Give back the full data character for character.
· · · ·
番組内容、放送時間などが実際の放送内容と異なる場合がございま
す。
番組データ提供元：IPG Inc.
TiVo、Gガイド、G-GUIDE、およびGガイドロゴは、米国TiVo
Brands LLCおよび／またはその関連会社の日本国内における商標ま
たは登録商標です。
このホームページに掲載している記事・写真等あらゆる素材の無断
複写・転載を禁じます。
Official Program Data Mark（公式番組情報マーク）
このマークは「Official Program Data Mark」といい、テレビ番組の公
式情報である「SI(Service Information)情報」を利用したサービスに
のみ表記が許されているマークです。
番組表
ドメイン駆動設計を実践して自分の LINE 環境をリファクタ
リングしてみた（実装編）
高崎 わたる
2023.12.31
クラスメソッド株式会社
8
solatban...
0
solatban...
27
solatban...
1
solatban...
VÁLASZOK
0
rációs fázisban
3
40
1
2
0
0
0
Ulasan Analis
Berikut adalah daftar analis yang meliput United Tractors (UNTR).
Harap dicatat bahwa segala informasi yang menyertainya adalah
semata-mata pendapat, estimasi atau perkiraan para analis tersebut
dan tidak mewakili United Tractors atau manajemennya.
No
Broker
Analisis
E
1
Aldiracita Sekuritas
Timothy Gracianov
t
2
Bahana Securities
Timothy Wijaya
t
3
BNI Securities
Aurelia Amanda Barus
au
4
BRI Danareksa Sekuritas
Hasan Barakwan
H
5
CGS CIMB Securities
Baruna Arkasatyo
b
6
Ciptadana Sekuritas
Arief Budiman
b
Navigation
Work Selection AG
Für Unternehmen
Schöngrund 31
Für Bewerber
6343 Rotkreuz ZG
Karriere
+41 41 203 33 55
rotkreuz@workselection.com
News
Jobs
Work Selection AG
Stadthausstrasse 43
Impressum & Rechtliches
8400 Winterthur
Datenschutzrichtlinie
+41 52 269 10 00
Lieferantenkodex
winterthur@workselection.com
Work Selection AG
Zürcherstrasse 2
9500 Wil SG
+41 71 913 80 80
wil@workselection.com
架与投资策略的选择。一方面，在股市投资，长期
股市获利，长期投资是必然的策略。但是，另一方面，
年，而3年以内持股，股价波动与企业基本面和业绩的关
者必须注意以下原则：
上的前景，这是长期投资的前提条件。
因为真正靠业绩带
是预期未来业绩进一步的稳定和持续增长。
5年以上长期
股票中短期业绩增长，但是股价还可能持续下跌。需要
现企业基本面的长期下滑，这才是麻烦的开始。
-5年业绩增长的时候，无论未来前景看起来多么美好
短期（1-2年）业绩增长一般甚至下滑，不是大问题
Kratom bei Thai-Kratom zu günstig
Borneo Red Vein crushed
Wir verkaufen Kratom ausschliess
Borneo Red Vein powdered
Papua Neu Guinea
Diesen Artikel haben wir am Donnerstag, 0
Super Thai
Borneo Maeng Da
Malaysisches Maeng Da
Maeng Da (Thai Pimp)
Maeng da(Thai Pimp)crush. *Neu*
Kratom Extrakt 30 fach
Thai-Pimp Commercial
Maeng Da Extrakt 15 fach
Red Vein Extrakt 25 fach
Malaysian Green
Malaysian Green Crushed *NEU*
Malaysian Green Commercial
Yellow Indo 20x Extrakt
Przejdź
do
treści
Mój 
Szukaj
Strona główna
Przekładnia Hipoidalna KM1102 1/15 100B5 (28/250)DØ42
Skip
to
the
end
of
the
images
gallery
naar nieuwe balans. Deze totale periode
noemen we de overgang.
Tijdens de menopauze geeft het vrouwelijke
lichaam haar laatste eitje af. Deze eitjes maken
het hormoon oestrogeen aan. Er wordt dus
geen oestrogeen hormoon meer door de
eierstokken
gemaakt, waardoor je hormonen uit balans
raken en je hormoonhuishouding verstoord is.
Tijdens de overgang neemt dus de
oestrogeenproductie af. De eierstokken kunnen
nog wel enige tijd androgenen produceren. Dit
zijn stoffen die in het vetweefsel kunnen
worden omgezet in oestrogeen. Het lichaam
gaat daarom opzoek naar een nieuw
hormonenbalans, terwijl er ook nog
· · · ·
== Exercise result ==
番組内容、放送時間などが実際の放送内容と異なる場合がございま
す。
番組データ提供元：IPG Inc.
TiVo、Gガイド、G-GUIDE、およびGガイドロゴは、米国TiVo
Brands LLCおよび／またはその関連会社の日本国内における商標ま
たは登録商標です。
このホームページに掲載している記事・写真等あらゆる素材の無断
複写・転載を禁じます。
Official Program Data Mark（公式番組情報マーク）
このマークは「Official Program Data Mark」といい、テレビ番組の公
式情報である「SI(Service Information)情報」を利用したサービスに
のみ表記が許されているマークです。
番組表
ドメイン駆動設計を実践して自分の LINE 環境をリファクタ
リングしてみた（実装編）
高崎 わたる
2023.12.31
クラスメソッド株式会社
8
solatban...
0
solatban...
27
solatban...
1
solatban...
VÁLASZOK
0
rációs fázisban
3
40
1
2
0
0
0
Ulasan Analis
Berikut adalah daftar analis yang meliput United Tractors (UNTR).
Harap dicatat bahwa segala informasi yang menyertainya adalah
semata-mata pendapat, estimasi atau perkiraan para analis tersebut
dan tidak mewakili United Tractors atau manajemennya.
No
Broker
Analisis
E
1
Aldiracita Sekuritas
Timothy Gracianov
t
2
Bahana Securities
Timothy Wijaya
t
3
BNI Securities
Aurelia Amanda Barus
au
4
BRI Danareksa Sekuritas
Hasan Barakwan
H
5
CGS CIMB Securities
Baruna Arkasatyo
b
6
Ciptadana Sekuritas
Arief Budiman
b
Navigation
Work Selection AG
Für Unternehmen
Schöngrund 31
Für Bewerber
6343 Rotkreuz ZG
Karriere
+41 41 203 33 55
rotkreuz@workselection.com
News
Jobs
Work Selection AG
Stadthausstrasse 43
Impressum & Rechtliches
8400 Winterthur
Datenschutzrichtlinie
+41 52 269 10 00
Lieferantenkodex
winterthur@workselection.com
Work Selection AG
Zürcherstrasse 2
9500 Wil SG
+41 71 913 80 80
wil@workselection.com
架与投资策略的选择。一方面，在股市投资，长期
股市获利，长期投资是必然的策略。但是，另一方面，
年，而3年以内持股，股价波动与企业基本面和业绩的关
者必须注意以下原则：
上的前景，这是长期投资的前提条件。
因为真正靠业绩带
是预期未来业绩进一步的稳定和持续增长。
5年以上长期
股票中短期业绩增长，但是股价还可能持续下跌。需要
现企业基本面的长期下滑，这才是麻烦的开始。
-5年业绩增长的时候，无论未来前景看起来多么美好
短期（1-2年）业绩增长一般甚至下滑，不是大问题
Kratom bei Thai-Kratom zu günstig
Borneo Red Vein crushed
Wir verkaufen Kratom ausschliess
Borneo Red Vein powdered
Papua Neu Guinea
Diesen Artikel haben wir am Donnerstag, 0
Super Thai
Borneo Maeng Da
Malaysisches Maeng Da
Maeng Da (Thai Pimp)
Maeng da(Thai Pimp)crush. *Neu*
Kratom Extrakt 30 fach
Thai-Pimp Commercial
Maeng Da Extrakt 15 fach
Red Vein Extrakt 25 fach
Malaysian Green
Malaysian Green Crushed *NEU*
Malaysian Green Commercial
Yellow Indo 20x Extrakt
Przejdź
do
treści
Mój 
Szukaj
Strona główna
Przekładnia Hipoidalna KM1102 1/15 100B5 (28/250)DØ42
Skip
to
the
end
of
the
images
gallery
naar nieuwe balans. Deze totale periode
noemen we de overgang.
Tijdens de menopauze geeft het vrouwelijke
lichaam haar laatste eitje af. Deze eitjes maken
het hormoon oestrogeen aan. Er wordt dus
geen oestrogeen hormoon meer door de
eierstokken
gemaakt, waardoor je hormonen uit balans
raken en je hormoonhuishouding verstoord is.
Tijdens de overgang neemt dus de
oestrogeenproductie af. De eierstokken kunnen
nog wel enige tijd androgenen produceren. Dit
zijn stoffen die in het vetweefsel kunnen
worden omgezet in oestrogeen. Het lichaam
gaat daarom opzoek naar een nieuw
hormonenbalans, terwijl er ook nog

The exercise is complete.